_Records for this exercise_
◇ ◇ ◇ ◇

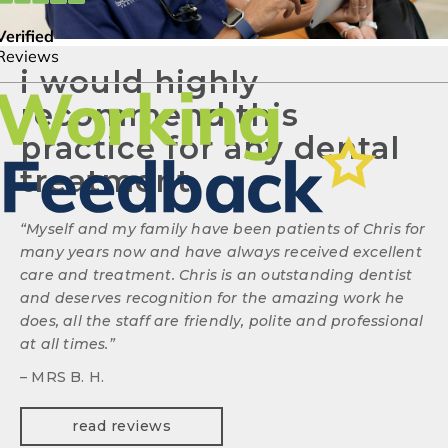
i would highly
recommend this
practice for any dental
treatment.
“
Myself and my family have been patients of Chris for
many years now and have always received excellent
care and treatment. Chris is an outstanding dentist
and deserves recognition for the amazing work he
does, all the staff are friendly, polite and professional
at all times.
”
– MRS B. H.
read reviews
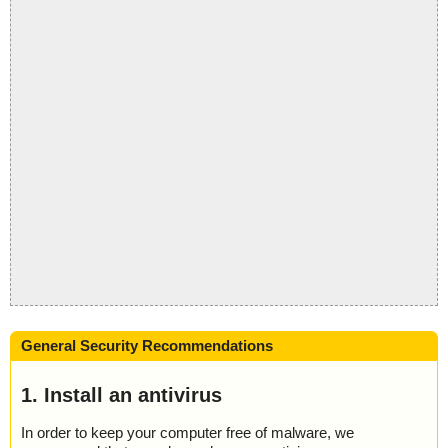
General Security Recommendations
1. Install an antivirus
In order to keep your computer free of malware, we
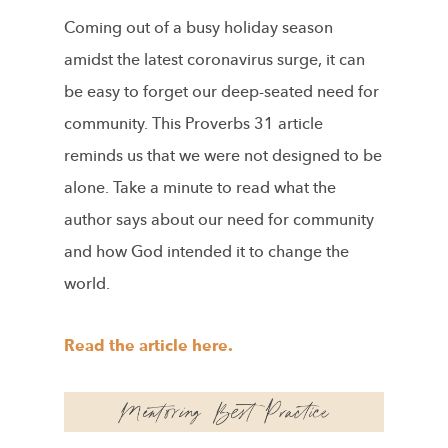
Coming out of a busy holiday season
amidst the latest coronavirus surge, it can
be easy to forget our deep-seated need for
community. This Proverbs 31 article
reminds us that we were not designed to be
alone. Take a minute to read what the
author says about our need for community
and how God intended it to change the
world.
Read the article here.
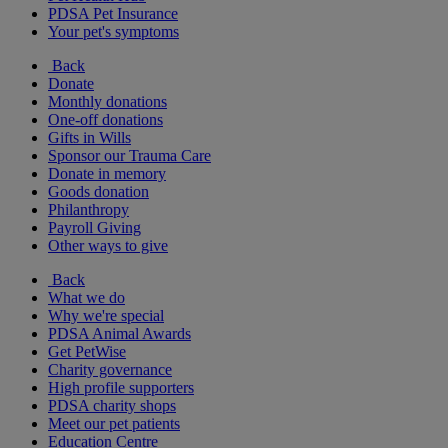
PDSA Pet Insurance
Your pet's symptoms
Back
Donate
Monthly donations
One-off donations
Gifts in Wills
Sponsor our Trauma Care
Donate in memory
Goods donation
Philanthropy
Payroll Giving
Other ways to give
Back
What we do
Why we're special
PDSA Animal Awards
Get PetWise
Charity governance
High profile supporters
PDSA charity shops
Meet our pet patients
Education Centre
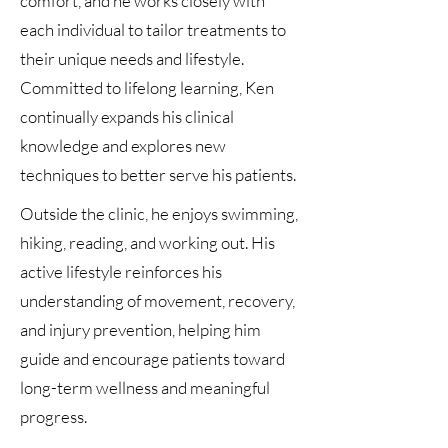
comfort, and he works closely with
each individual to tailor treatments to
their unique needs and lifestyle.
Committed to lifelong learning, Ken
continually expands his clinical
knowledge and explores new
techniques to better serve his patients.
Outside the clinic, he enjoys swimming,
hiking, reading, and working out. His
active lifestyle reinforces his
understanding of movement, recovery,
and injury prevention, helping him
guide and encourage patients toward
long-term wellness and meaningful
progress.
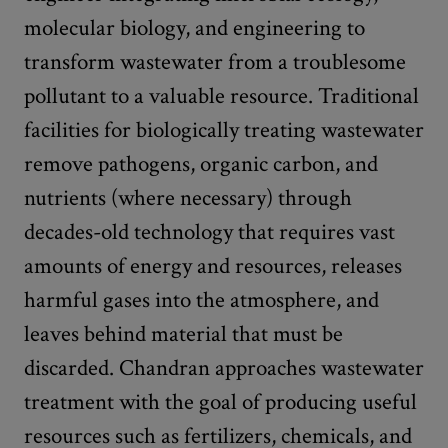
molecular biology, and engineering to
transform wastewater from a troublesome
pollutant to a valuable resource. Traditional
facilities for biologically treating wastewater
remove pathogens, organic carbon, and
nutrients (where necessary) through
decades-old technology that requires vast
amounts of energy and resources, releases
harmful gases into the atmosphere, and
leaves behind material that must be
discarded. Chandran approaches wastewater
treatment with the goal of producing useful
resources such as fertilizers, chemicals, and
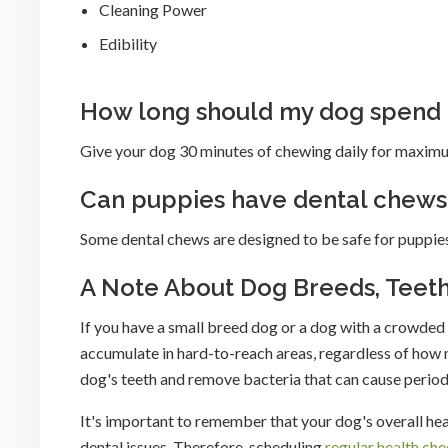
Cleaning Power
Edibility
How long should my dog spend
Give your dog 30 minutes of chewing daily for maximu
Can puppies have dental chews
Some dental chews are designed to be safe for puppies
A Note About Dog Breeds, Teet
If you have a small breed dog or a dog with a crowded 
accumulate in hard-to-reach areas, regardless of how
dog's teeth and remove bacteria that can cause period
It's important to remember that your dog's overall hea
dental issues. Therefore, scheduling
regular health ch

◇ ◇ ◇ ◇

_Action item_
Starting at the line containing "1. Install an antivirus" and finishing at the line containing "Payroll Giving", return those lines exactly as they appear above, without the pictures.

_Task solution_
1. Install an antivirus
In order to keep your computer free of malware, we
Coming out of a busy holiday season
amidst the latest coronavirus surge, it can
be easy to forget our deep-seated need for
community. This Proverbs 31 article
reminds us that we were not designed to be
alone. Take a minute to read what the
author says about our need for community
and how God intended it to change the
world.
Read the article here.
PDSA Pet Insurance
Your pet's symptoms
Back
Donate
Monthly donations
One-off donations
Gifts in Wills
Sponsor our Trauma Care
Donate in memory
Goods donation
Philanthropy
Payroll Giving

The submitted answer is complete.